To borrow a phrase from a fellow blogger… Interest from customers on cloud storage is very, very hot, and that’s been keeping us very, very busy. The interest underscores the fact that public storage cloud providers have sent a “cost shockwave” through the industry and customers are taking notice.
While CIO’s may still be too concerned about security and service levels to put much real corporate information in the public cloud, they have taken notice that these service providers are offering storage capacity at prices that are often lower than what they are paying for their own private storage. Sure, a service provider theoretically has more economy of scale and so could demand a better price from their hardware vendors, but they also have some profit margin to build into their “service”. There has to be more to it. The customers I talk to are wondering what these service providers are doing to operate at those costs – and if any of their techniques can be applied in a private storage environment.
The situation begs the question “what is it that differentiates these public storage clouds from the traditional private storage environments that most clients operate?” From our experience with customers, there are four significant differences.
- Storage resources are virtualized from multiple arrays, vendors, and datacenters – pooled together and accessed anywhere.
(as opposed to physical array-boundary limitations)
- Storage services are standardized – selected from a storage service catalog.
(as opposed to customized configuration)
- Storage provisioning is self-service – administrators use automation to allocate capacity from the catalog.
(as opposed to manual component-level provisioning)
- Storage usage is paid per use – end users are aware of the impact of their consumption and service level choices.
(as opposed to paid from a central IT budget)
In this post, I’m going to try to explain these four concepts in sufficient detail that somebody responsible for a private storage environment could walk away with some practical recommendations that could save their company a pile of money. Most of this isn’t really original (the concepts have been around for a while), but so few enterprises operate this way that the person who introduces their company to these ideas often looks like a genius (and who doesn’t like that!!). It’s a long topic, so I’ve broken it into 3 posts.
Storage resources are virtualized. Do you remember back when applications ran on machines that really were physical servers (all that “physical” stuff that kept everything in one place and slowed all your processes down)? Most folks are rapidly putting those days behind them. Server hypervisors and the virtual machines they manage have improved efficiency (no more wasted compute resources), freed up mobility, and ushered in a whole new “cloud” language.
Well, the same ideas apply to storage. As administrators catch on to these ideas, it won’t be long before we’ll be asking the question “Do you remember back when virtual machines used disks that really were physical arrays (all that “physical” stuff that kept everything in one place and slowed all your processes down)?”

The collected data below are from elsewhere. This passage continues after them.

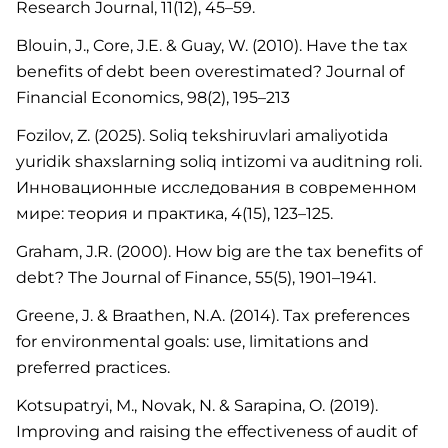
Research Journal, 11(12), 45–59.
Blouin, J., Core, J.E. & Guay, W. (2010). Have the tax
benefits of debt been overestimated? Journal of
Financial Economics, 98(2), 195–213
Fozilov, Z. (2025). Soliq tekshiruvlari amaliyotida
yuridik shaxslarning soliq intizomi va auditning roli.
Инновационные исследования в современном
мире: теория и практика, 4(15), 123–125.
Graham, J.R. (2000). How big are the tax benefits of
debt? The Journal of Finance, 55(5), 1901–1941.
Greene, J. & Braathen, N.A. (2014). Tax preferences
for environmental goals: use, limitations and
preferred practices.
Kotsupatryi, M., Novak, N. & Sarapina, O. (2019).
Improving and raising the effectiveness of audit of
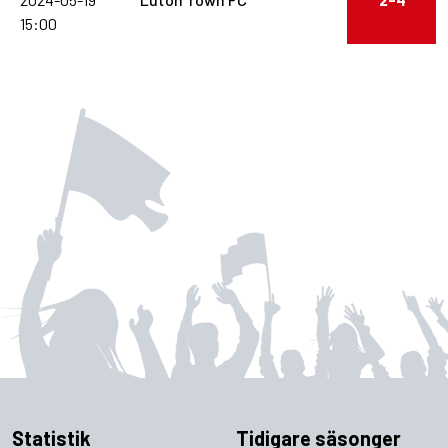
15:00
Statistik
Tidigare säsonger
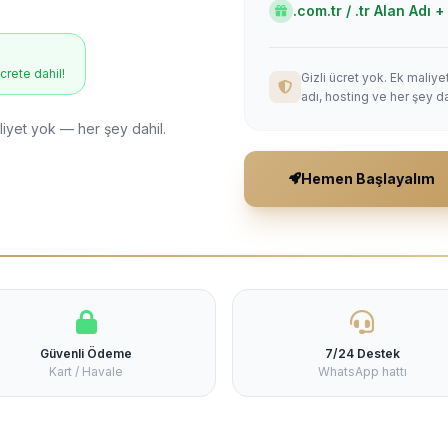
.com.tr / .tr Alan Adı
ücrete dahil!
Gizli ücret yok. Ek maliy
adı, hosting ve her şey da
liyet yok — her şey dahil.
Hemen Başlayalım
Güvenli Ödeme
7/24 Destek
Kart / Havale
WhatsApp hattı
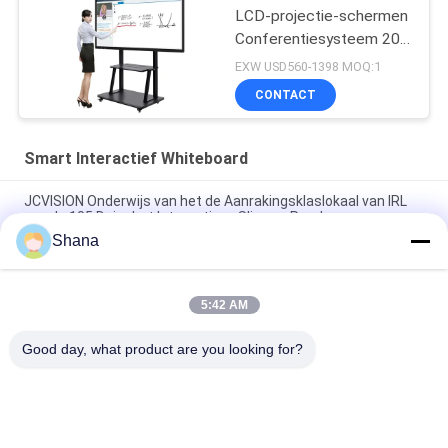
LCD-projectie-schermen
Conferentiesysteem 20
Touch
EXW USD560-1398 MOQ:1
CONTACT
Smart Interactief Whiteboard
JCVISION Onderwijs van het de Aanrakingsklaslokaal van IRL
van de 105 Duim het Interactieve Slimme Raad
Shana
JCVISION Alles-in-één Slimme Interactieve Whiteboard I3 55
Inch Interactief Aanraakscherm
5:42 AM
10 Punten Touch Draagbaar Slim Bord Zoom Interactief
Whiteboard Voor Onderwijs
Good day, what product are you looking for?
populaire categorieën
Alle
Openlucht Digitale 
Digitale Signage-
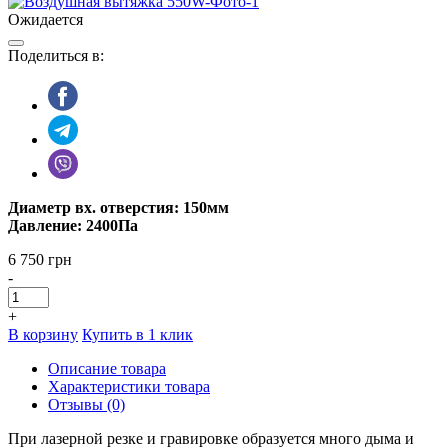
Ожидается
Поделиться в:
Диаметр вх. отверстия: 150мм
Давление: 2400Па
6 750 грн
-
+
В корзину
Купить в 1 клик
Описание товара
Характеристики товара
Отзывы (0)
При лазерной резке и гравировке образуется много дыма и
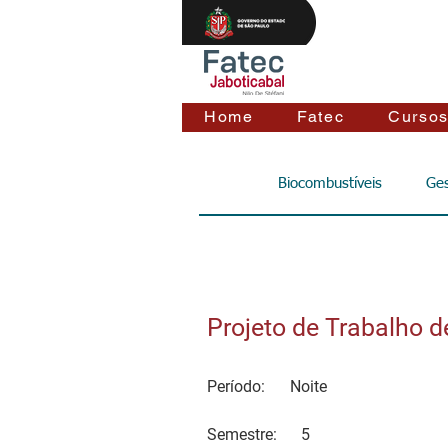
Home
Fatec
Curso
Biocombustíveis
Ges
Projeto de Trabalho 
Período:
Noite
Semestre:
5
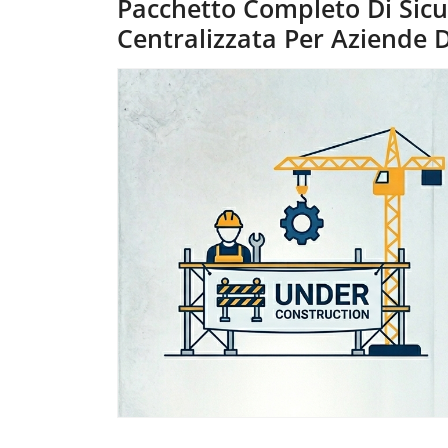
Pacchetto Completo Di Sicu
Centralizzata Per Aziende D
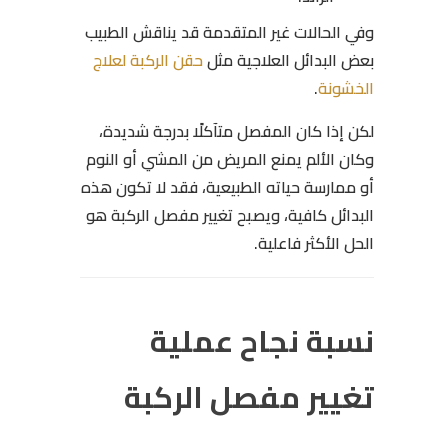
وفي الحالات غير المتقدمة قد يناقش الطبيب
بعض البدائل العلاجية مثل
حقن الركبة لعلاج
الخشونة
.
لكن إذا كان المفصل متآكلًا بدرجة شديدة،
وكان الألم يمنع المريض من المشي أو النوم
أو ممارسة حياته الطبيعية، فقد لا تكون هذه
البدائل كافية، ويصبح تغيير مفصل الركبة هو
الحل الأكثر فاعلية.
نسبة نجاح عملية
تغيير مفصل الركبة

But storage hypervisors are more, much more than just virtual slices and data mobility. Remember, we’re trying to think like a service provider who is driving cost out of the equation. Sure, we’re getting high utilization from allocating virtual slices, but are we being as smart as we could be about allocating those slices? A good storage hypervisor helps you be smart.
- Thin provisioning: You have a client that asks for 500GB of new capacity. You’re going to give it to him as thin provisioned virtual capacity which is a fancy way of saying you’re not going to actually back it with real physical storage until he writes real data on it. That helps you keep cost down.
- Compression: Same guy also asks to keep several snapshot copies of his data for recovery purposes. You’re going to start by giving him thin provisioned capacity for those snapshots, but you’re also going to compress whatever data those snapshots produce – again adding to your efficiency.
- Agnostic about vendors: Because you’re providing virtual storage resources from a storage service catalog (we’ll talk more about that in Part II of this post), you have the freedom to shift the physical storage you operate from all tier-1 to a more efficient mix of lower tiers, and while you’re doing it you can create a little competition among as many disk array vendors as you like to get the best price / support.
- Smart about tiers: If you shut your eyes real tight and think about the concept of a “virtual” disk that is mobile across arrays and tiers, you’ll quickly start asking questions about having the storage hypervisor watch for I/O patterns on blocks within that virtual disk that would benefit from higher tier capacity, like solid-state (SSD) or flash disk for example. A good storage hypervisor will automate the detection of such patterns and move hot data blocks to these highest tiers of storage if you have them.
Are you getting the picture of why so many enterprises are beginning to agree with Gartner that a storage hypervisor can be a great first step in transitioning traditional IT into a private cloud storage environment? Application owners come to you for storage capacity because you’re responsible for the storage at your company. In the old days, if they requested 500GB of capacity, you allocated 500GB off of some tier-1 physical array – and there it sat. But then you discovered storage hypervisors! Now you tell that application owner he has 500GB of capacity… What he really has is a 500GB virtual volume that is thin provisioned, compressed, and backed by lower-tier disks. When he has a few data blocks that get really hot, the storage hypervisor dynamically moves just those blocks to higher tier storage like SSD’s. His virtual disk can be accessed anywhere across vendors, tiers and even datacenters. And in the background you have changed the vendor storage he is actually sitting on twice because you found a better supplier. But he doesn’t know any of this because he only sees the 500GB virtual volume you gave him. It’s “in the cloud”.